- **Assignment**:
Keep the pictures out, and restate the listing that follows exactly as written.

- **Raw data**:
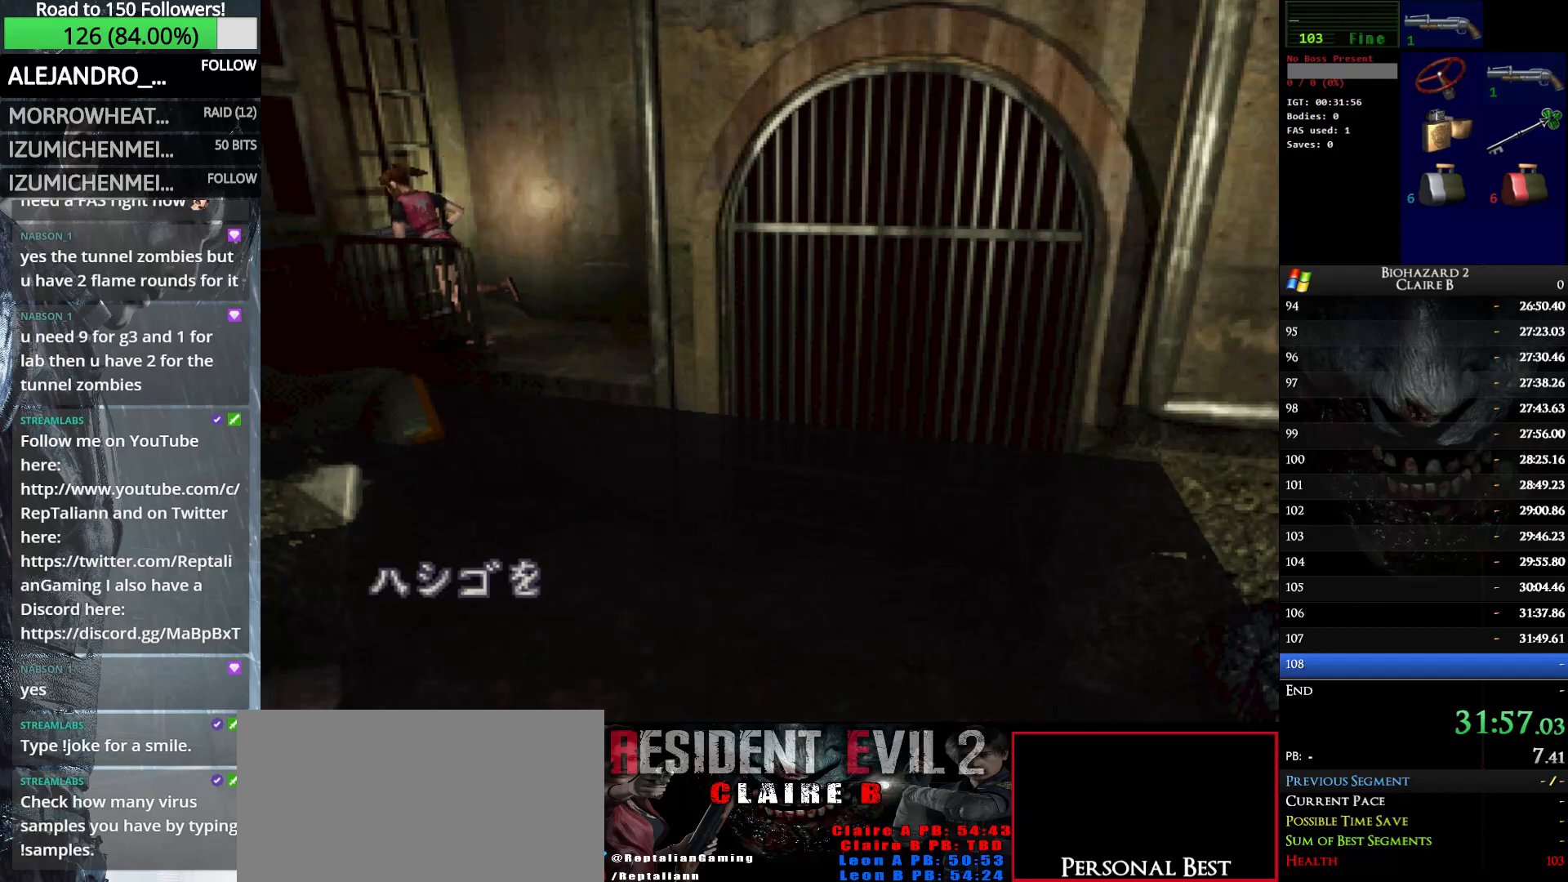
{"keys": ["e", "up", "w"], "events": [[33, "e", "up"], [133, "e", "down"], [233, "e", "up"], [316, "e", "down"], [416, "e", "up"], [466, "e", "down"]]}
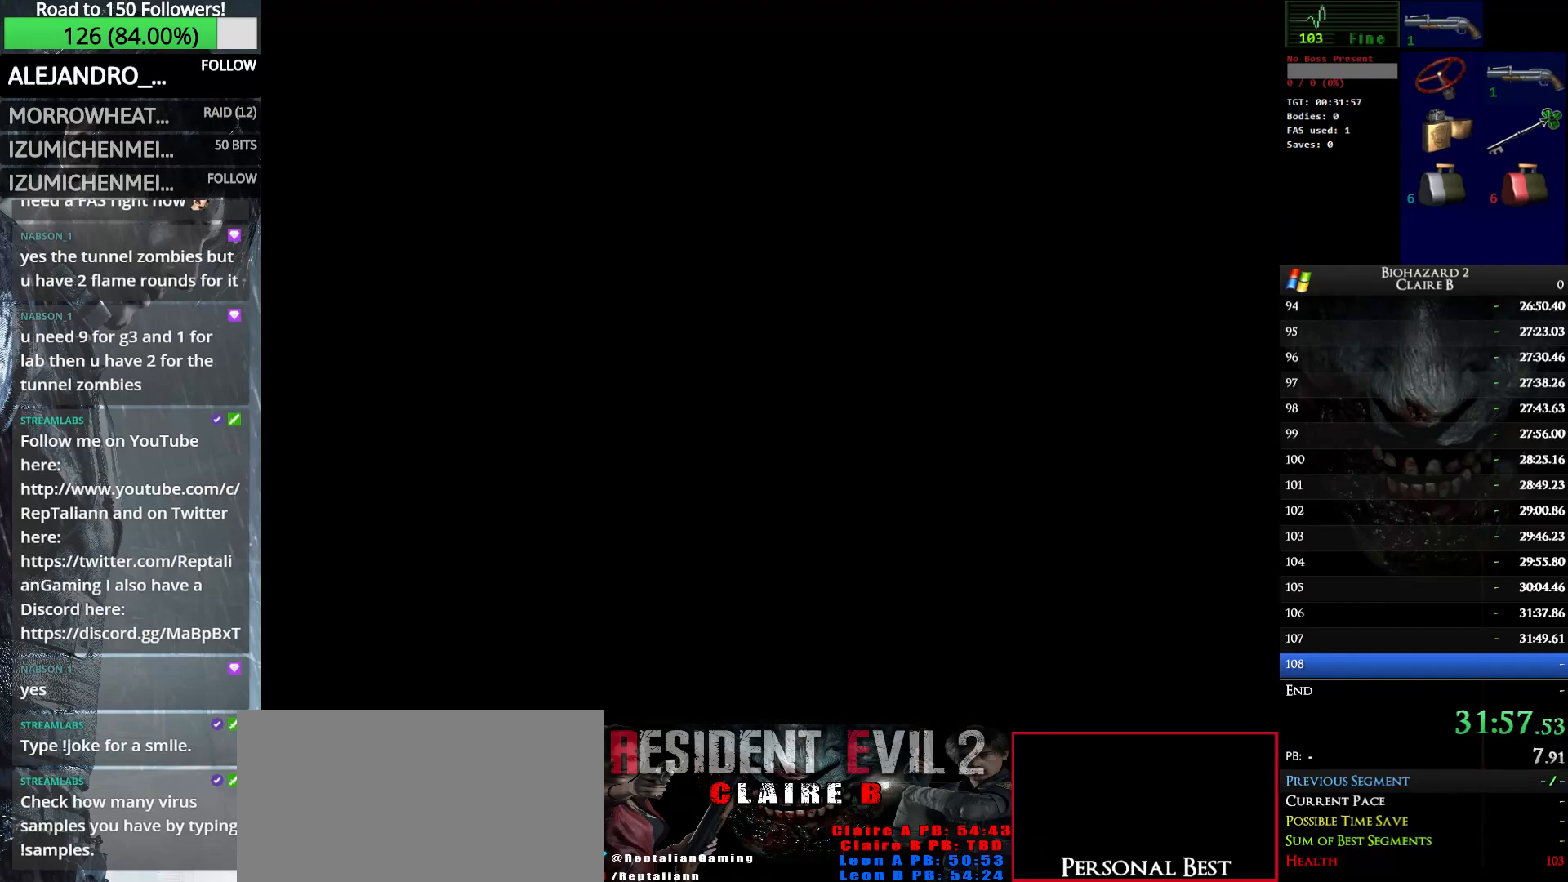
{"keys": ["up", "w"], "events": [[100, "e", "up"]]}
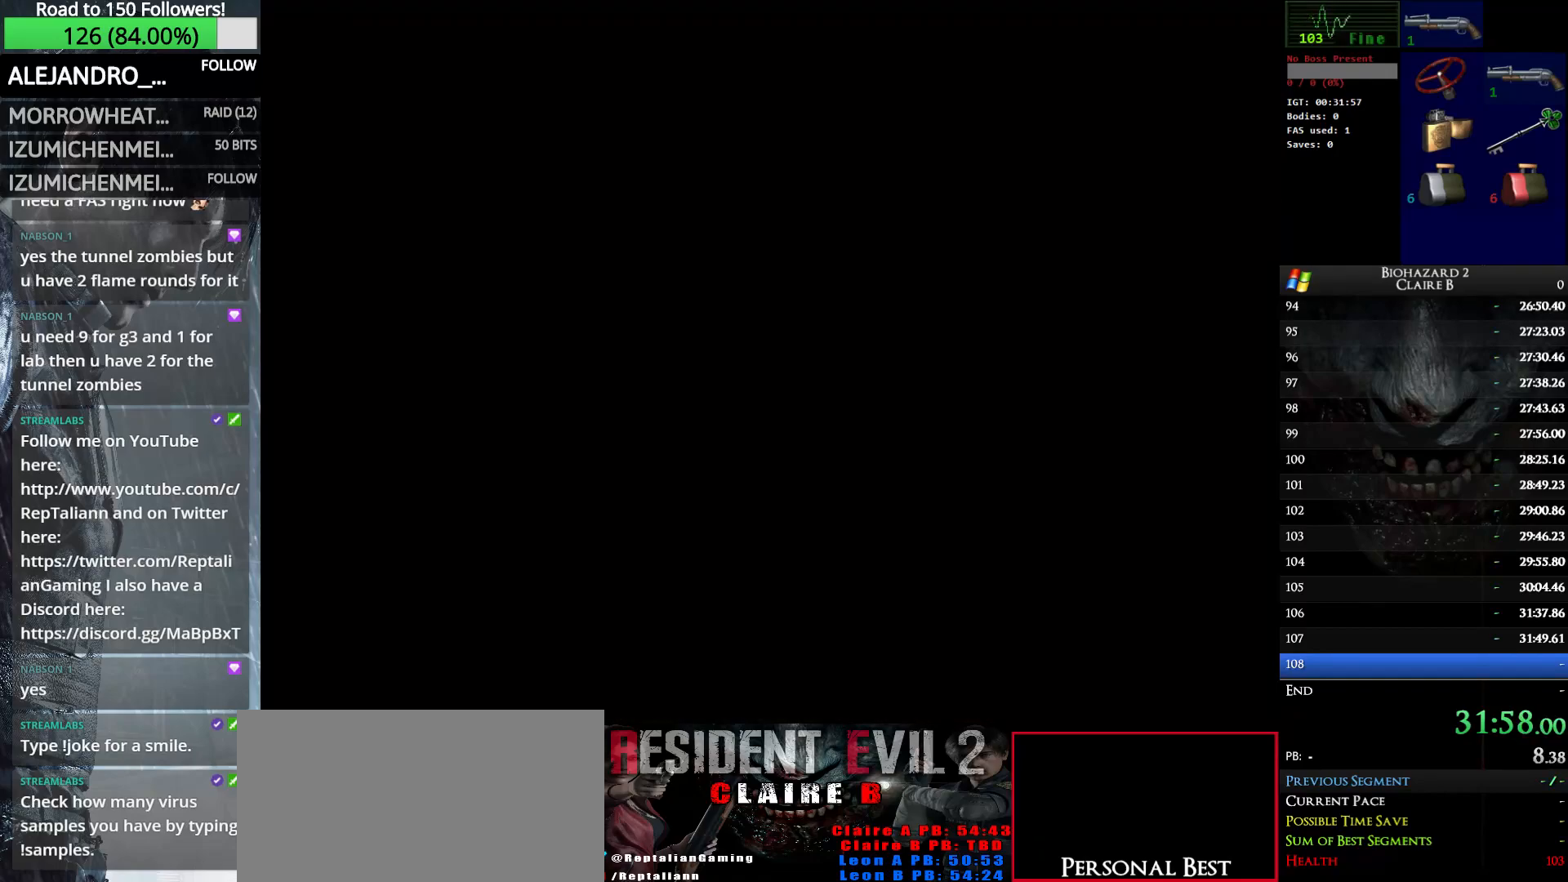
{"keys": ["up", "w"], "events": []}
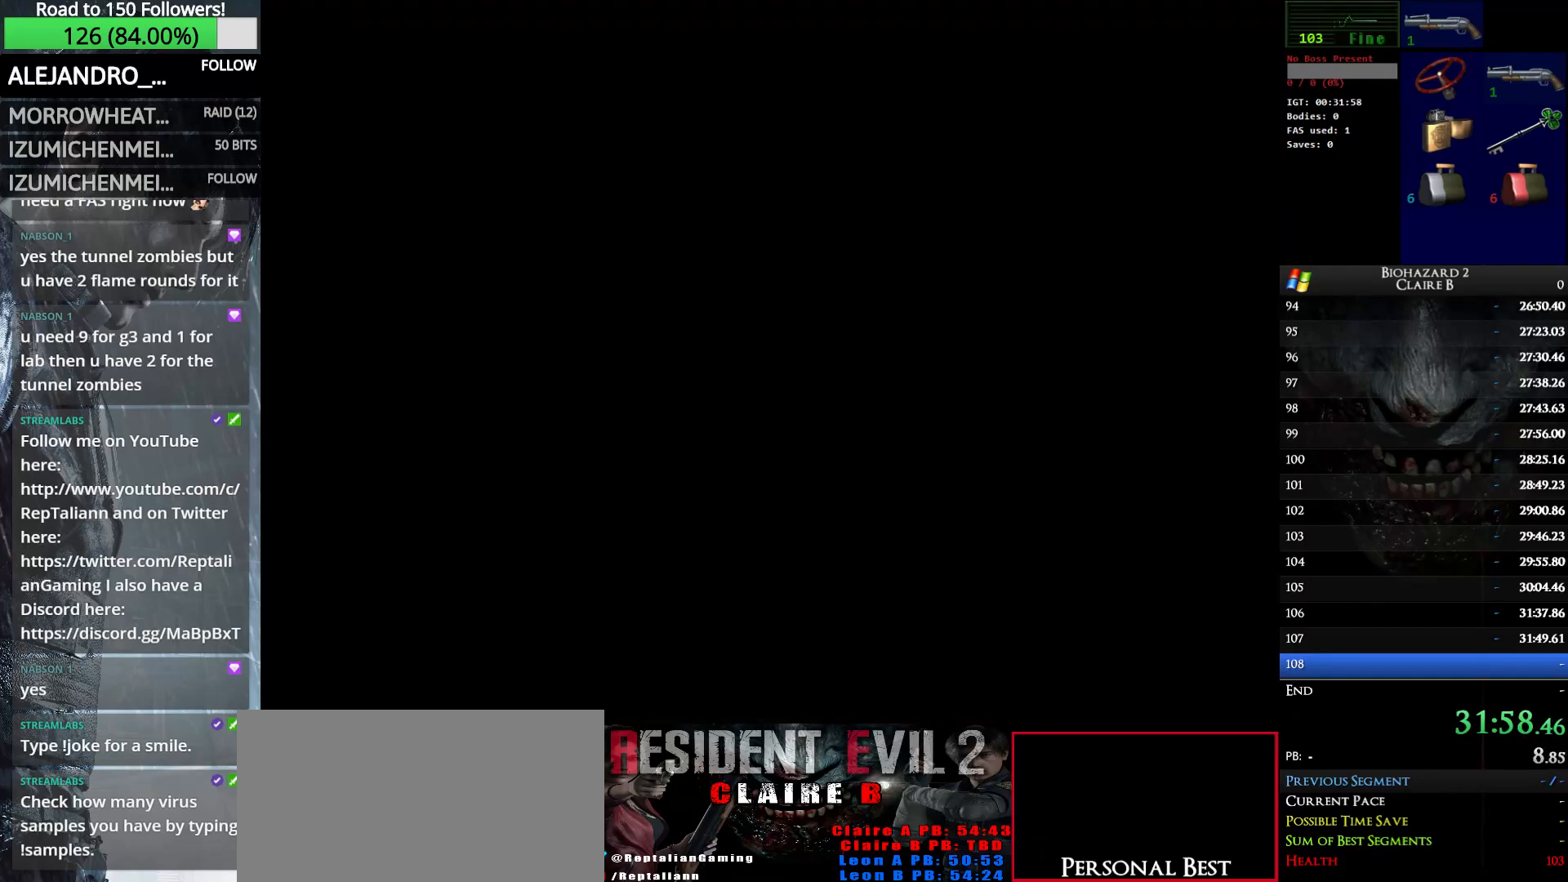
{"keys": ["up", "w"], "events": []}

- **Solution to this problem**:
{"keys": ["e", "up", "w"], "events": [[33, "e", "up"], [133, "e", "down"], [233, "e", "up"], [316, "e", "down"], [416, "e", "up"], [466, "e", "down"]]}
{"keys": ["up", "w"], "events": [[100, "e", "up"]]}
{"keys": ["up", "w"], "events": []}
{"keys": ["up", "w"], "events": []}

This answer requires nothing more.